=== TASK GOAL ===
Continue the methods text below on pulsed HIFU and temperature-sensitive liposomal doxorubicin from where it stops, in the same style.

In the present study, pulsed-HIFU exposures were combined with an experimental LTSL to enhance local delivery of doxorubicin into tumors, and these results were compared with that of a commercial NTSL. Initial experiments were first carried out in vitro to characterize heat-activated drug release and then followed with in vivo studies on both local drug deposition and therapeutic effects in a s.c. murine tumor model sensitive to doxorubicin.

Materials and Methods

Free and liposomal doxorubicin

Two different doxorubicin liposomal formulations were used: Doxil (Ortho Biotech Products) served as the NTSL, and ThermoDox (Celsion Corp.) served as the LTSL. The NTSLs are commercially available and were reconstituted in 5% dextrose according to the manufacturer’s directions on the day of its use. The LTSLs were prepared on site, 1 day before use, according to the specific procedures provided by the manufacturer. Free doxorubicin (ALZA Pharmaceuticals, Inc.) was reconstituted with saline. All doxorubicin formulations were initially produced at a doxorubicin concentration of 2 mg/mL.

In vitro drug release

One milliliter (2 mg/mL) of liposomes (NTSL and LTSL) was placed in 2-mL RNA tubes suspended in a circulating water bath (Haake DC10-P5/U) at a range of temperatures (20–42°C) and durations (0–12 min) to study the release dynamics of doxorubicin in response to thermal dose. Four vials were used per group. Immediately after the incubations, three 100-μL samples were taken from each vial and transferred to a white, 96-well plate. The plate was read for 4 s per well with a LS-55 fluorimeter (Perkin-Elmer) at an excitation of 480 nm and emission of 590 nm, corresponding to doxorubicin (19). A standard curve was prepared for each plate that was read using known concentrations of doxorubicin, and the concentrations of experimental samples were consequently determined by interpolation.

=== INPUT DATA ===
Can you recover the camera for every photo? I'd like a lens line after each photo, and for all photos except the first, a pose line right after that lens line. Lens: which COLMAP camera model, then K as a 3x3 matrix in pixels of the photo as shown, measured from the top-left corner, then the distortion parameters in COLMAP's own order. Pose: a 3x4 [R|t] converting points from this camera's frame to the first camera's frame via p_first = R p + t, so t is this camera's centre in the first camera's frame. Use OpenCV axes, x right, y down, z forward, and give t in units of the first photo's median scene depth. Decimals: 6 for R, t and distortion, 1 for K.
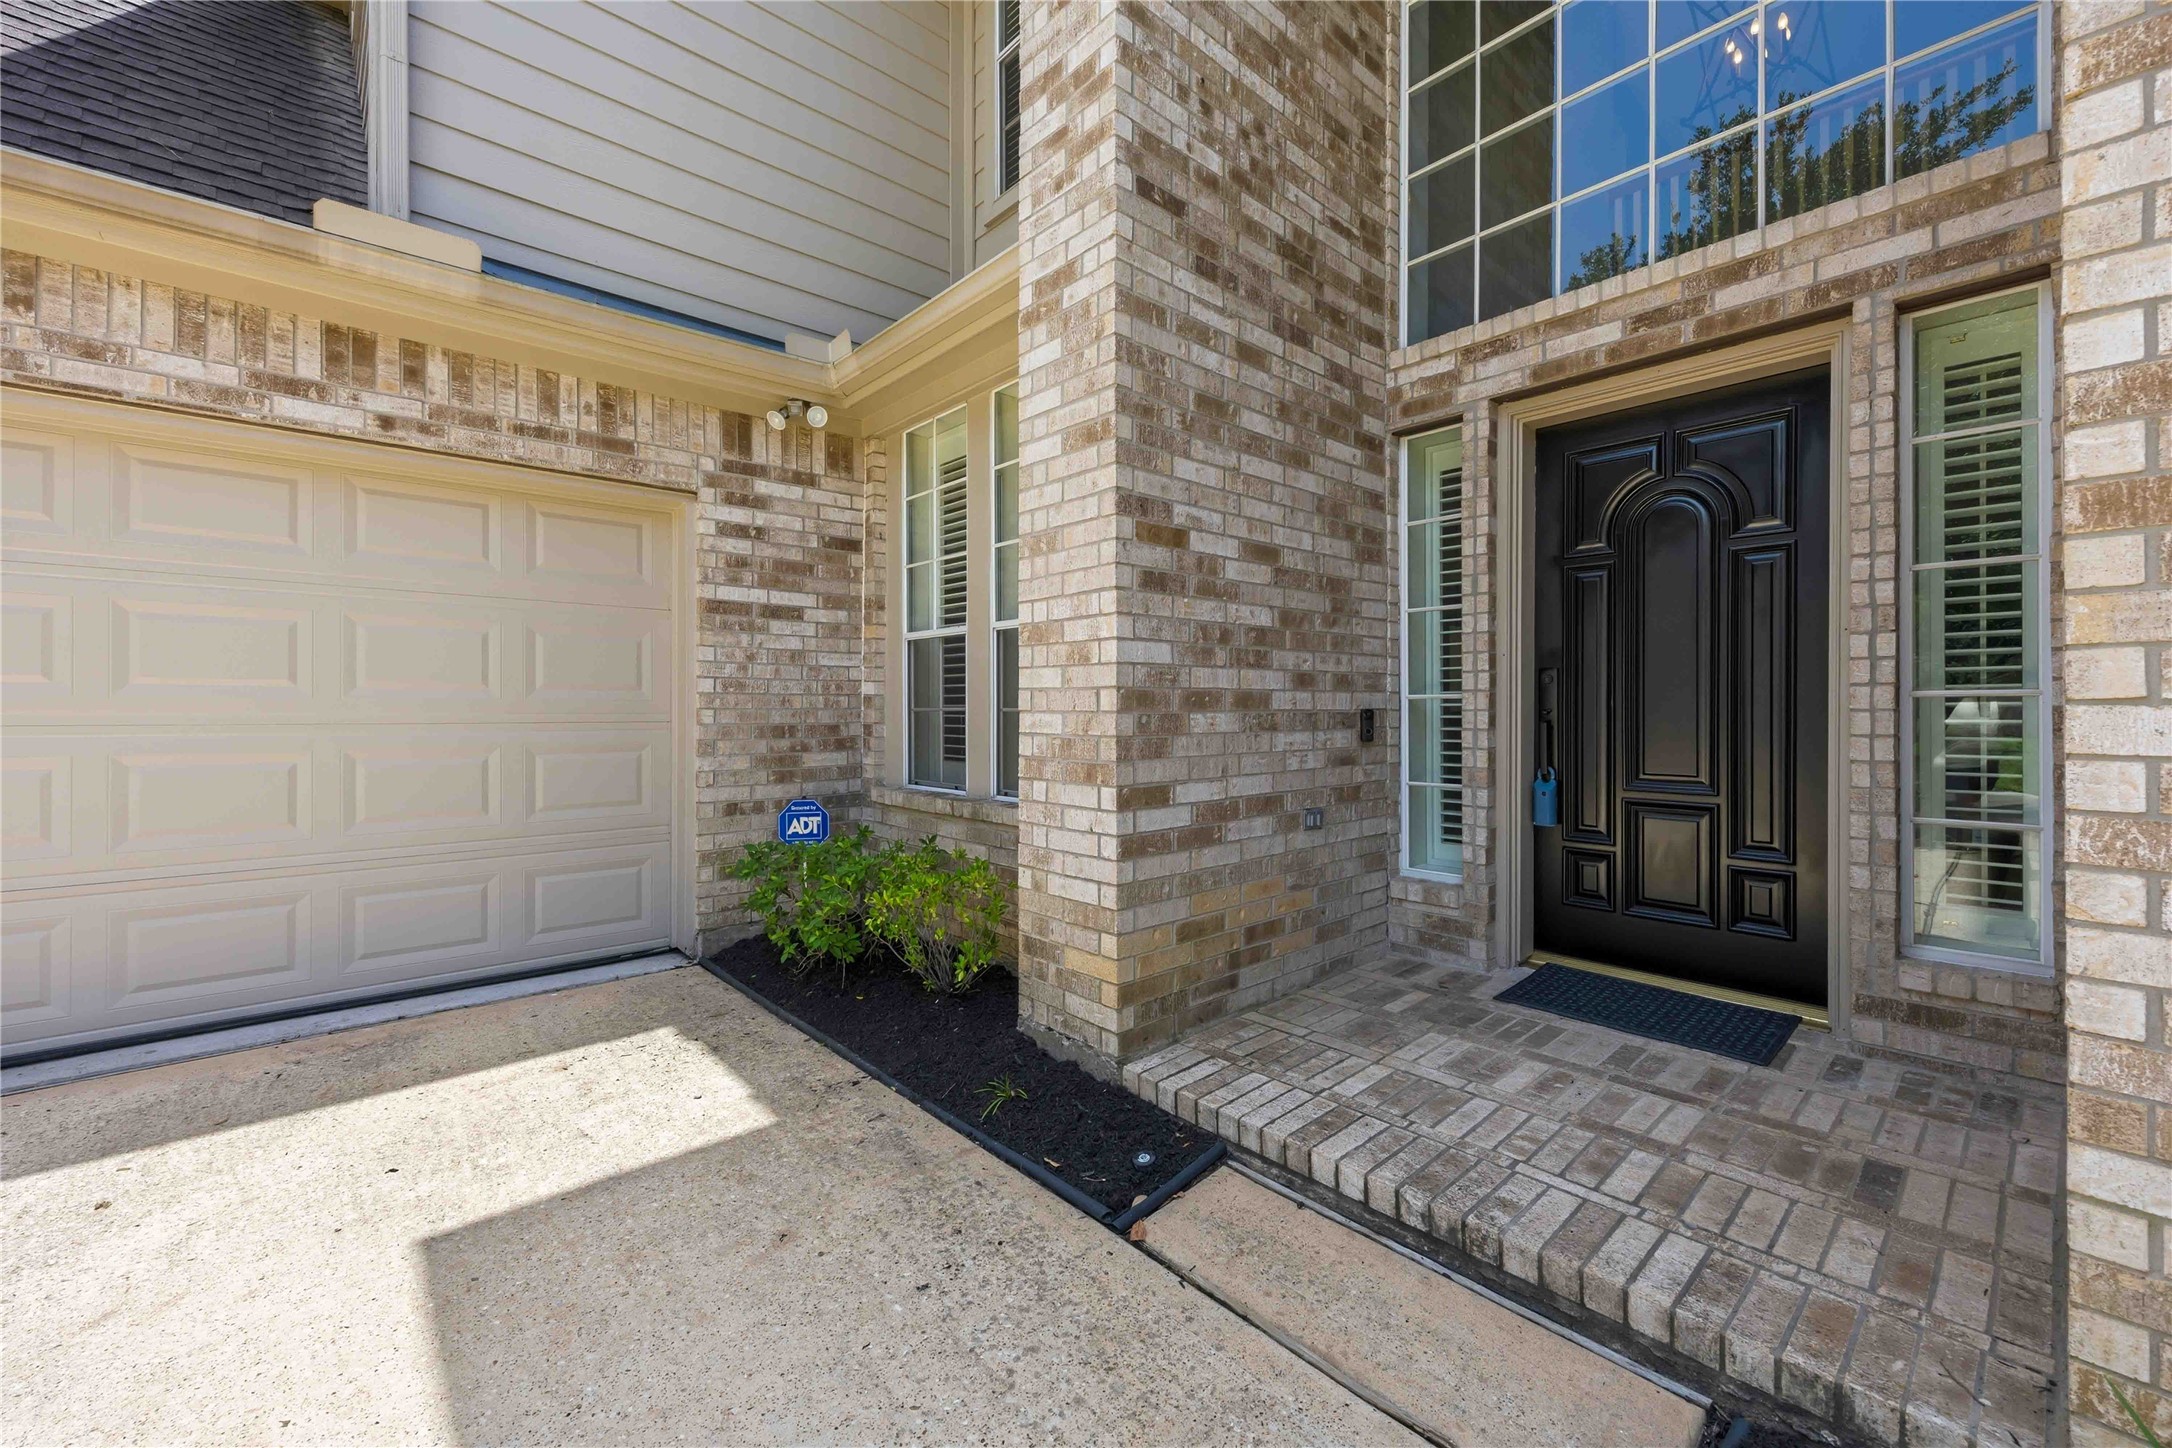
lens RADIAL K [[845.9, 0, 1098.9], [0, 845.9, 683.8], [0, 0, 1]] dist [0.013511, 0.000178]
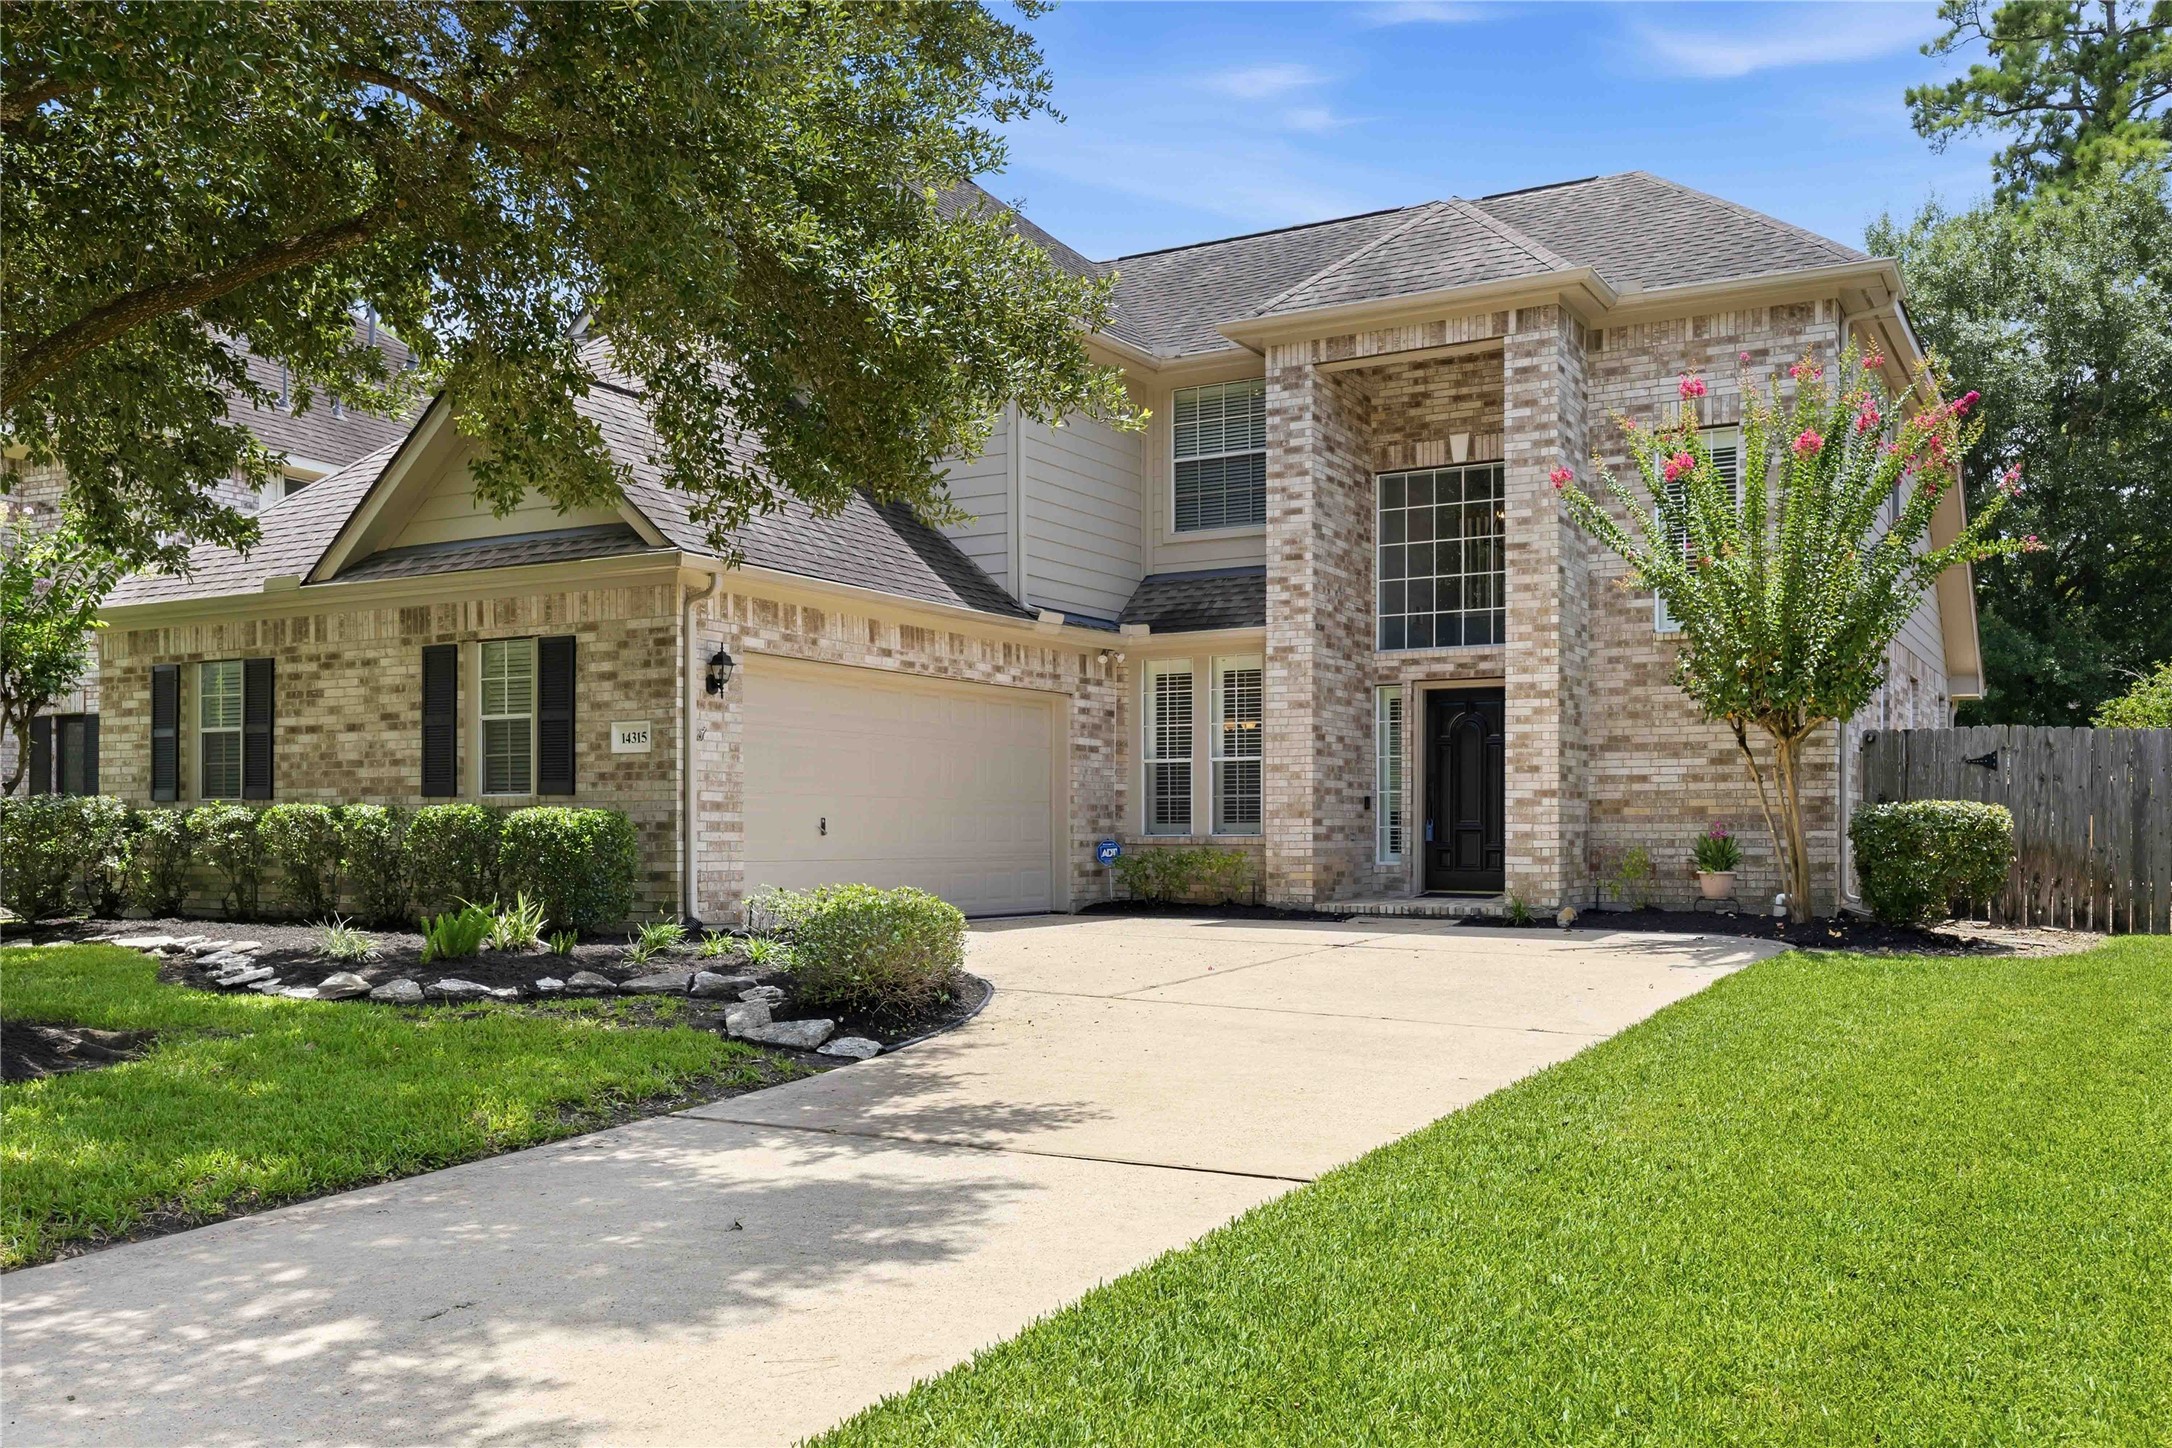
lens RADIAL K [[1919.9, 0, 1094.0], [0, 1919.9, 722.2], [0, 0, 1]] dist [0.132588, 0.012222]
pose [[0.944370, 0.017361, 0.328427, -2.493429], [-0.007150, 0.999453, -0.032274, -0.000121], [-0.328808, 0.028131, 0.943978, -4.429043]]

=== TASK ANSWER ===
Mice and tumors

All animal work was done according to an approved animal protocol and in strict compliance with NIH Clinical Center Animal Care and Use Committee guidelines and regulations. A murine mammary adenocarcinoma (JC) cell line was used for all studies, previously shown sensitive to doxorubicin (19). The cells were cultured in RPMI 1640 with 10% fetal bovine serum, supplemented with L-glutamine (200 mmol/L) and 2.2% of 100 × penicillin-streptomycin, and incubated at 37°C and 5% CO2. For tumor inoculations, the flanks of 6- to 8-week-old female BALB/c mice were shaved, prepped with alcohol, and injected s.c. with ~5 × 106 cells. The weight and condition of the mice were monitored daily, and tumor volumes were measured with a digital caliper (length × width × depth).

Pulsed-HIFU exposures

The custom pulsed-HIFU system used in the study (Focus Surgery) and the manner by which the tumors were treated were previously described (20, 21). The exposures had the following variables: spatial average, temporal average intensity(ISATA) = 1,300 W/cm2; 120 pulses; pulse repetition frequency = 1 Hz; duty cycle = 10% (100 ms ON and 900 ms OFF); raster spacing (in the X and Y dimension) of 2 mm. With this treatment regimen and the current preclinical test bed, a typical exposure for an entire tumor was 15 to 20 min. Prior work with these exposure variables showed temperature elevations in s.c. murine tumors on the order of 4°C to 5°C (19).

In vivo doxorubicin delivery

Tumors were grown bilaterally in the flanks of BALB/c mice and treated once they reached an approximate (± 20%) size of 400 mm3. In the first of two drug delivery experiments, mice were randomly assigned to one of four treatment groups: saline, free doxorubicin, NTSLs, or LTSLs (n = 5). Tail vein injections (volume = 100 μL) of saline or liposomes were first given at a doxorubicin dose of 2 mg/kg. At two time points following the injections (0 and 24 h), the mice received a pulsed-HIFU exposure in one of the two tumors; the non-exposed tumors served as internal controls.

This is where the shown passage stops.